Anak-anak yang memiliki lingkar pinggul yang lebih besar atau peningkatan ukuran pinggul yang lebih besar selama penelitian, lebih rentan terhadap ketidakpekaan insulin dibandingkan anak-anak dengan pinggul yang lebih ramping. Memeriksa kelebihan lingkar pinggul, suatu ukuran yang dikenal sebagai lemak, dianggap lebih baik daripada mengandalkan berat keseluruhan untuk menentukan lemak karena dapat menghitung otot dan lemak dengan lebih akurat.
Aktivitas fisik tampaknya menjadi penjelasan utama perbedaan tingkat kegemukan pada anak-anak. Setiap 10 menit sehari aktivitas fisik sedang hingga berat dikaitkan dengan penurunan lemak tubuh sebesar 3,5 persen di akhir penelitian, bahkan setelah disesuaikan dengan tingkat kebugaran dan jumlah waktu menatap layar. Jumlah olahraga ini juga dikaitkan dengan peningkatan sensitivitas insulin sebesar 4,8 persen.
Pada saat yang sama, setiap peningkatan satu jam waktu menatap layar pada awal penelitian memperkirakan peningkatan lemak tubuh sebesar 2,9 persen. Jumlah waktu menatap layar ini juga dikaitkan dengan penurunan sensitivitas insulin sebesar 4,5 persen.
Salah satu kelemahan penelitian ini adalah 66 anak, atau sekitar 10 persen, putus sekolah sebelum akhir studi, catat para penulis. Anak-anak muda yang keluar dari penelitian cenderung lebih resisten terhadap insulin dan memiliki lebih banyak lemak tubuh dibandingkan anak-anak yang tidak mengikuti penelitian tersebut.
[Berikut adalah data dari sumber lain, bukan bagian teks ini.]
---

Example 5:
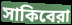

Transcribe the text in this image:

সাকিবেরা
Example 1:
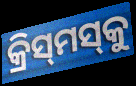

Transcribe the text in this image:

କ୍ରିସ୍‌ମସ୍‌କୁ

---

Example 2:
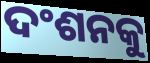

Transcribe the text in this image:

ଦଂଶନକୁ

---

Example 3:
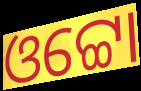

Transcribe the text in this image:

ଓଟ୍ଟୋ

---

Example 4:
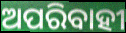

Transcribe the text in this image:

ଅପରିବାହୀ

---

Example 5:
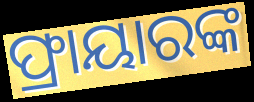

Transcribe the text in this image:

ଫ୍ରାୟାରଙ୍କ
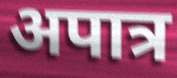
अपात्र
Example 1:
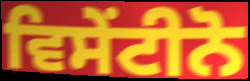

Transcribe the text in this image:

ਵਿਸੇਂਟੀਨੋ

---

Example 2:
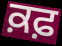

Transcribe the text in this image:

ਕ਼ਫ਼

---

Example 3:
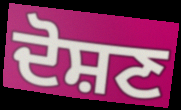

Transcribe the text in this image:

ਦੋਸ਼ਣ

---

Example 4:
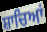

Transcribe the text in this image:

ਸ਼ਾਚਿਆਂ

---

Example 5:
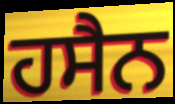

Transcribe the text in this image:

ਹਸੈਨ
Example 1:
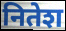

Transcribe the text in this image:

नितेश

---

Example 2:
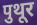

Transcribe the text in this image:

पुथूर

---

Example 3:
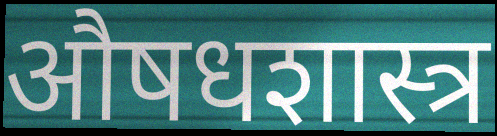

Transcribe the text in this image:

औषधशास्त्र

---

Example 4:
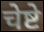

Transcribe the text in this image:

चेष्टे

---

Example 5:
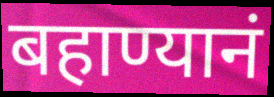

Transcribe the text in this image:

बहाण्यानं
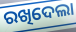
ରଖିଦେଲା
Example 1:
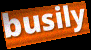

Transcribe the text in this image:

busily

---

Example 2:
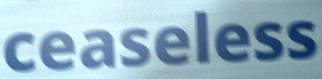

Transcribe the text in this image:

ceaseless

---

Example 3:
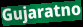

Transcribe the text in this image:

Gujaratno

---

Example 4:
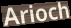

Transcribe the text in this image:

Arioch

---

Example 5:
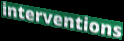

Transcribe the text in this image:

interventions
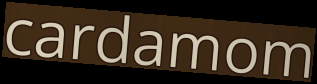
cardamom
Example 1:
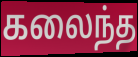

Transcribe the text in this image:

கலைந்த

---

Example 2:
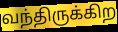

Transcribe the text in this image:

வந்திருக்கிற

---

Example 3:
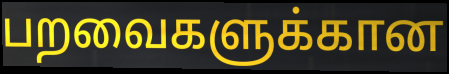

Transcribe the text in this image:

பறவைகளுக்கான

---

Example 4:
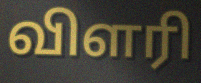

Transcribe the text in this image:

விளரி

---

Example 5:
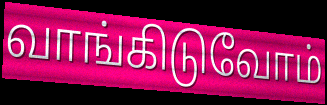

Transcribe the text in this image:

வாங்கிடுவோம்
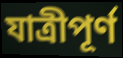
যাত্রীপূর্ণ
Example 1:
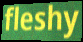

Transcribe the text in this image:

fleshy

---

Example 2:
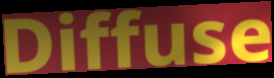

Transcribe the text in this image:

Diffuse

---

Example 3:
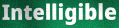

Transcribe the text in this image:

Intelligible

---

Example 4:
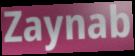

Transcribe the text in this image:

Zaynab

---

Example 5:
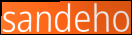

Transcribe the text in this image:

sandeho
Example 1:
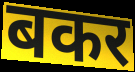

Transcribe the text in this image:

बकर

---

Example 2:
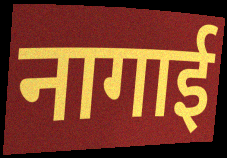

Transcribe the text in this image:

नागाई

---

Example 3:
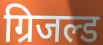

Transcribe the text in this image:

ग्रिजल्ड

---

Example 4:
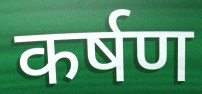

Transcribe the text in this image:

कर्षण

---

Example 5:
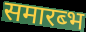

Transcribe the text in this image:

समारब्भ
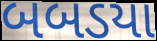
બબડયા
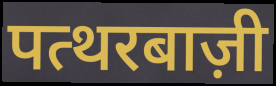
पत्थरबाज़ी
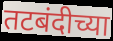
तटबंदीच्या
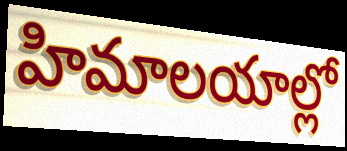
హిమాలయాల్లో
Namun, temuan ini penting karena kesehatan metabolisme selama masa kanak-kanak dapat mempengaruhi apakah seseorang akan memiliki masalah kesehatan di kemudian hari, termasuk diabetes, hipertensi, obesitas, sleep apnea, serangan jantung, dan stroke, kata Dr. Kim Eagle, peneliti di Universitas Michigan, Frankel Cardiovaskular, mengatakan. Pusat di Ann Arbor.
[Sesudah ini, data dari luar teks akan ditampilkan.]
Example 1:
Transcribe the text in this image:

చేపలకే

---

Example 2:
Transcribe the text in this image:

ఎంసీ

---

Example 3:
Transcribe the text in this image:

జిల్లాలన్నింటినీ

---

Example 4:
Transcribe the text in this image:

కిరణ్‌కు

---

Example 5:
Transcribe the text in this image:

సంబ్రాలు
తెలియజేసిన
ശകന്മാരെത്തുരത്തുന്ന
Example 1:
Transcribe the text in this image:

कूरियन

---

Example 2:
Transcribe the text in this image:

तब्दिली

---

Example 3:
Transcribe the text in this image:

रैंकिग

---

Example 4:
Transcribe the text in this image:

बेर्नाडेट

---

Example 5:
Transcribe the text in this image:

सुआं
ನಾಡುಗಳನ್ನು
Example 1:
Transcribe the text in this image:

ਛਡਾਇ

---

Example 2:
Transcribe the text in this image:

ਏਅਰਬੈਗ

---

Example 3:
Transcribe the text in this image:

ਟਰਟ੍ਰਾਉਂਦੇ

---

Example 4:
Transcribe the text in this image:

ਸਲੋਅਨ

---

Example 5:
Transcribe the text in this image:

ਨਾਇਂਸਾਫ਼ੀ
“Keputusan sehari-hari tentang aktivitas, waktu menatap layar, konsumsi makanan dan minuman, serta keseimbangan energi secara keseluruhan penting dan dapat berdampak besar pada kesehatan anak-anak kita di masa depan,” kata Eagle, yang tidak terlibat dalam penelitian ini, melalui email. kata postingan.
“Kita hidup dalam budaya beracun yang penuh dengan kalori kosong, video game, kesempatan menonton tanpa henti, dan tidak cukup pendidikan kesehatan,” tambah Eagle. “Studi seperti ini seharusnya membantu kita menemukan kemauan untuk bertindak.”